Because of COVID

I was in a big event today, with 600 people in attendance. Indoors. The event was an awards ceremony, and it was completely spoiled by the absence of music. It feels really weird to walk in complete silence to the stage across a large ballroom.

“Why is there no music?” I asked one of the organizers.

“Because of COVID,” he replied seriously.

Book Notes: Natural Law by Ignacio Martínez de Pisón

You know how some books are announced as fast-paced, keeping you on the edge of your seat, and breathless? Natural Law is the exact opposite. It’s very unhurried. The narrator is in absolutely no rush whatsoever to get anywhere. As a result, reading the novel becomes a powerful experience because it forces you to slow down, take a deep breath, and stop rushing. It’s almost meditative in nature.
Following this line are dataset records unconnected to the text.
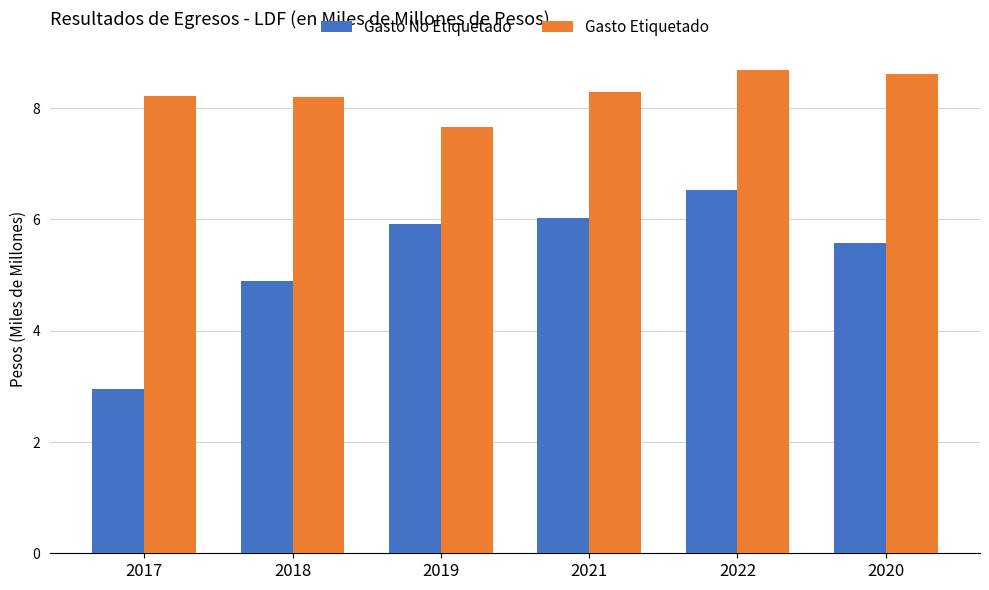

At 2020, list the series in order from smallest to largest.

Gasto No Etiquetado, Gasto Etiquetado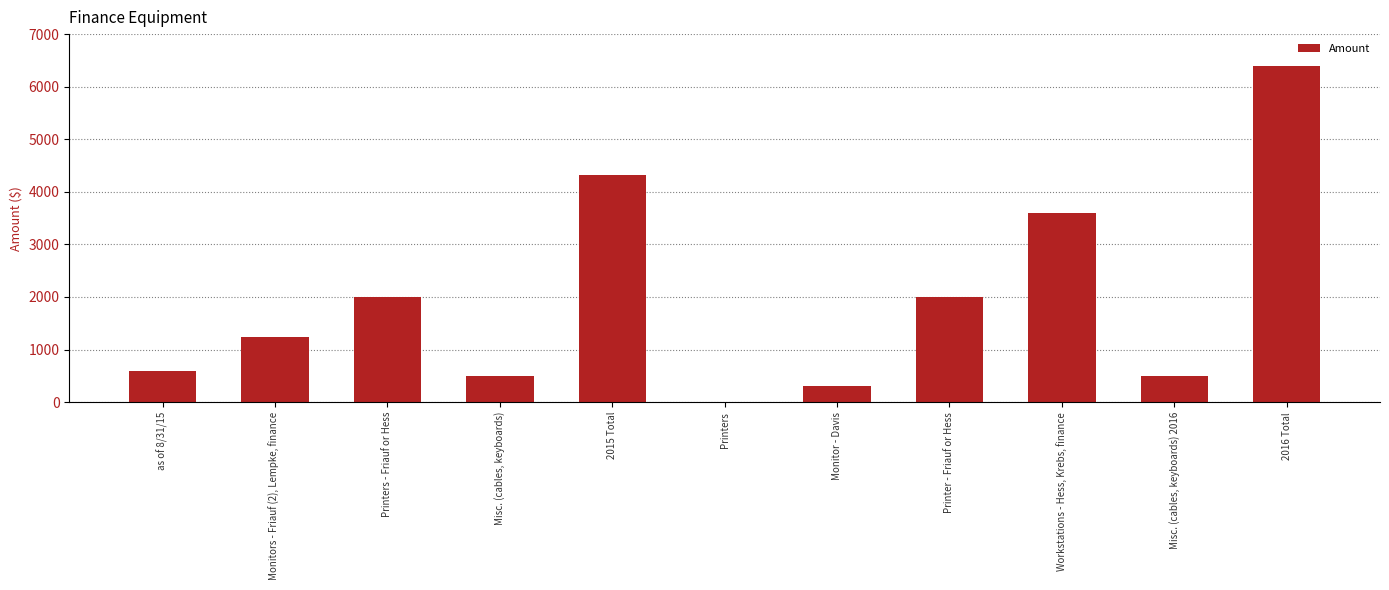

What is the change in value from Printers - Friauf or Hess to Misc. (cables, keyboards) 2016?

-1500.0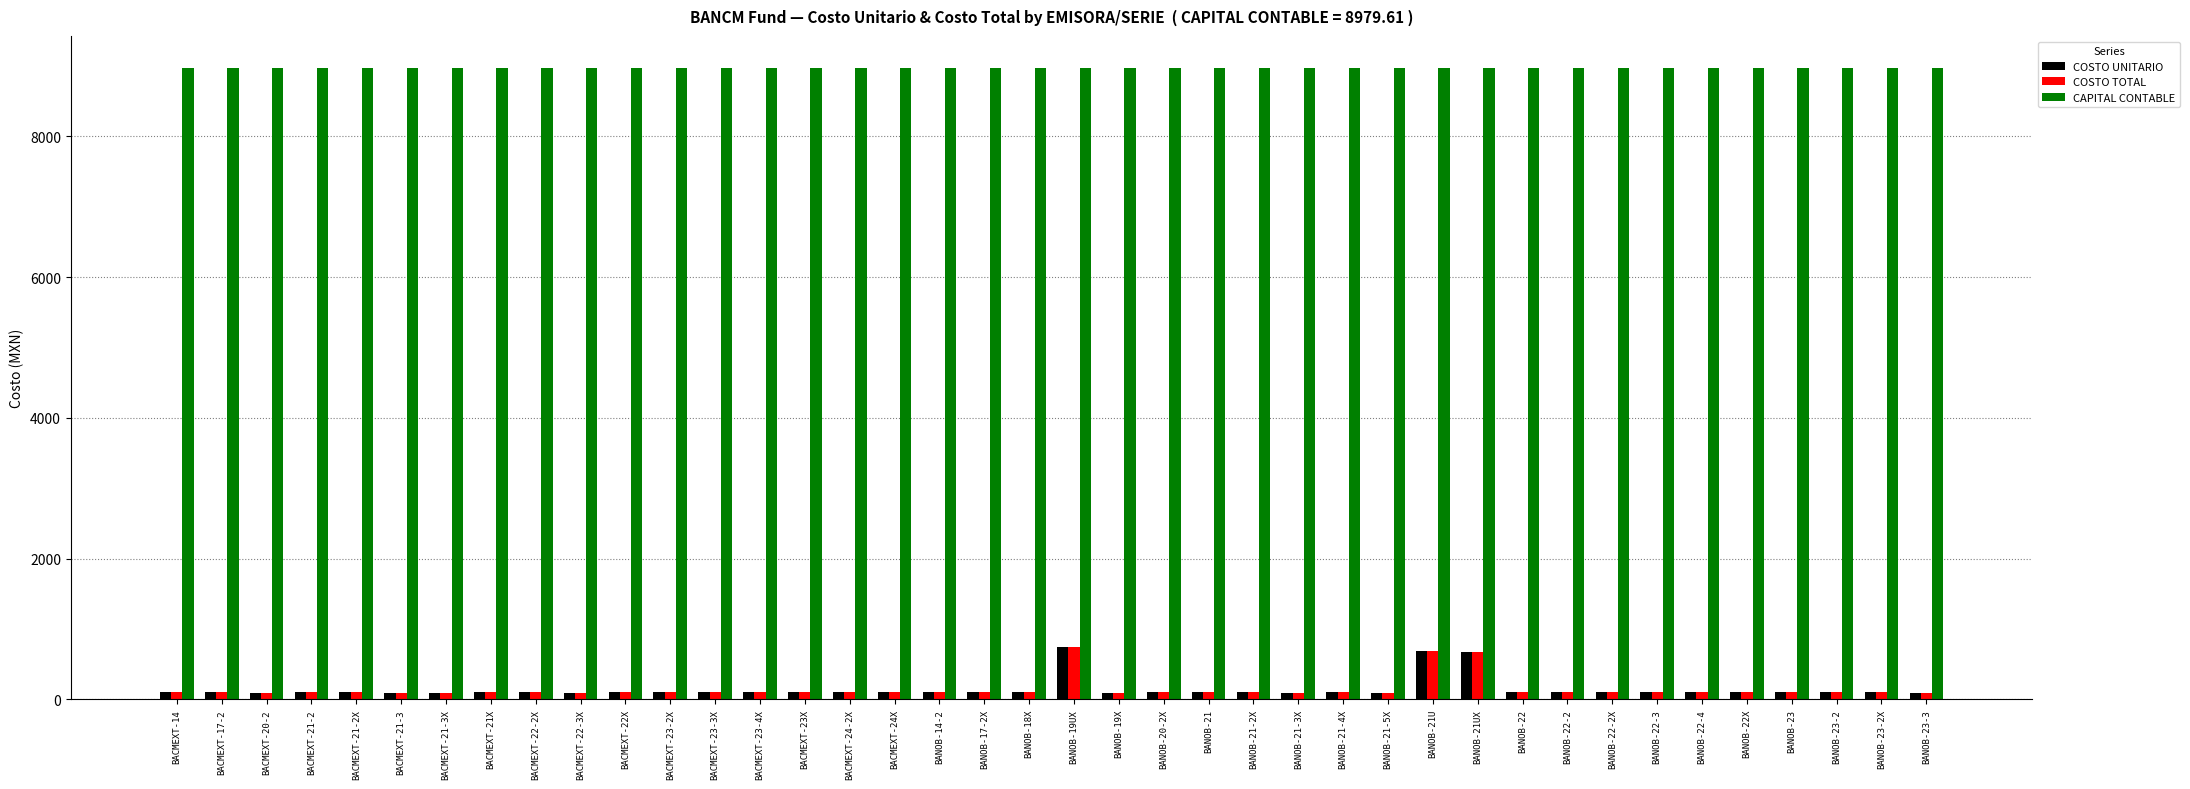

What is the label of the 24th bar from the left?

BANOB-21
The story is good, too. A deadbeat dad, an eccentric mom, and 4 kids who try to build their own lives in the midst of extreme familial dysfunction.

Still, the novel doesn’t live up to its potential. The reason why it’s not a work of art is the first-person narrator. His name is Ángel, and he is, indeed, so angelical, so excruciatingly perfect, so dauntingly flawless that you want to hit him over the head two minutes into the 500-page narrative of his unmarred perfection. The novel traces Ángel’s life from early childhood to adulthood but it isn’t a Bildungsroman because there’s no Bildung. Ángel remains exactly the same at every stage of his life. The same, terribly annoying and completely robotic individual. The author tried to humanize Ángel by giving him a love interest but that didn’t work either. Ángel’s constant protestations that he loves Irene fall flat because of his placidly indifferent reaction to Irene’s extreme promiscuity, drug addiction, and a penchant for humiliating Ángel.

Natural Law is set during Spain’s transition to democracy, a time of extraordinary change in every aspect of people’s lives. You can see how those changes impact everybody in the novel (except, of course, the Android Ángel) and think about what it means to live in a time of epochal changes. This has become a crucial question, and we all are answering it whether we want to or not.